_Data under study_
○ ○ ○ ○

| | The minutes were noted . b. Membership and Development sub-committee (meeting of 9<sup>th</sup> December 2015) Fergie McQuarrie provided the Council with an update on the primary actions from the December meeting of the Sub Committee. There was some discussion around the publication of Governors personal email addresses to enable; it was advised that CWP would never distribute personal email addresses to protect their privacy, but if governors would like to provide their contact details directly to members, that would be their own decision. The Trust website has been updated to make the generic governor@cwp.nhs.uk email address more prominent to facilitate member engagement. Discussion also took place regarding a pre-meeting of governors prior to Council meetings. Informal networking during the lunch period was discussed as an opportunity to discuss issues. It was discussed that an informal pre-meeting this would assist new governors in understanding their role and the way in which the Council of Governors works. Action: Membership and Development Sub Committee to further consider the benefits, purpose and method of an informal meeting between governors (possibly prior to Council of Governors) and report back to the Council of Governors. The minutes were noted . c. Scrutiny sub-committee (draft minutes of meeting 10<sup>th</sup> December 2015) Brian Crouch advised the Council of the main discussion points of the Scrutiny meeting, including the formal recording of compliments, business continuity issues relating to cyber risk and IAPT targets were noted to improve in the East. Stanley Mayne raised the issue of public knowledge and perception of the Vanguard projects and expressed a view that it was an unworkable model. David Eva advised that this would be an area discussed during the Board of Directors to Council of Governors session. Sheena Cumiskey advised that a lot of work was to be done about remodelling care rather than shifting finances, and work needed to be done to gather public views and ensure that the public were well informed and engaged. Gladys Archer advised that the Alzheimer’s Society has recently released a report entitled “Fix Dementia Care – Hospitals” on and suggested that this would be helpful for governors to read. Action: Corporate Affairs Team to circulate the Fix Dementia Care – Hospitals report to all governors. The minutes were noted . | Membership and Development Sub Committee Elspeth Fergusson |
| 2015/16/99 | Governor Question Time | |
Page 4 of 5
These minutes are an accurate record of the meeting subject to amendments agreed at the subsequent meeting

○ ○ ○ ○

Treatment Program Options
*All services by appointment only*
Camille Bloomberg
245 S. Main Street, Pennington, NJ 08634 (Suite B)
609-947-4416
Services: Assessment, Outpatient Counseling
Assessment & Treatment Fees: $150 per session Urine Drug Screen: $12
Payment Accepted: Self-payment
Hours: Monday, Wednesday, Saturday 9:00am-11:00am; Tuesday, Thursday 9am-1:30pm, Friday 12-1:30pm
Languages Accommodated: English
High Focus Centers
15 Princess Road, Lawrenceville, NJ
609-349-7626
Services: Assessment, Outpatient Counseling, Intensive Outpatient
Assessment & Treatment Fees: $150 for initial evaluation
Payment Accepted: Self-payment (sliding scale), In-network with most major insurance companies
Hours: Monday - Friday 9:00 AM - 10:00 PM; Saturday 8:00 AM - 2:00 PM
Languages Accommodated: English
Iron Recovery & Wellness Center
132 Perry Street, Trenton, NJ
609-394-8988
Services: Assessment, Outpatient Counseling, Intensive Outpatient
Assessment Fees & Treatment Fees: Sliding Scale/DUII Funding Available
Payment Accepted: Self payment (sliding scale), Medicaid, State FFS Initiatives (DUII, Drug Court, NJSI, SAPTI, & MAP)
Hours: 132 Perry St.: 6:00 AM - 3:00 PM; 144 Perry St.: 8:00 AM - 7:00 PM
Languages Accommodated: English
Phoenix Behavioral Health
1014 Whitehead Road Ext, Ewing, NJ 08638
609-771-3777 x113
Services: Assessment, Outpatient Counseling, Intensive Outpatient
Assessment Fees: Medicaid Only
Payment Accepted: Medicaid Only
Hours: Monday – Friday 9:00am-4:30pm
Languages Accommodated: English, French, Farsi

○ ○ ○ ○

_What this task involves_
Your reply must be one number: how many lines of the material hold the string "DUII".

_Problem solution_
2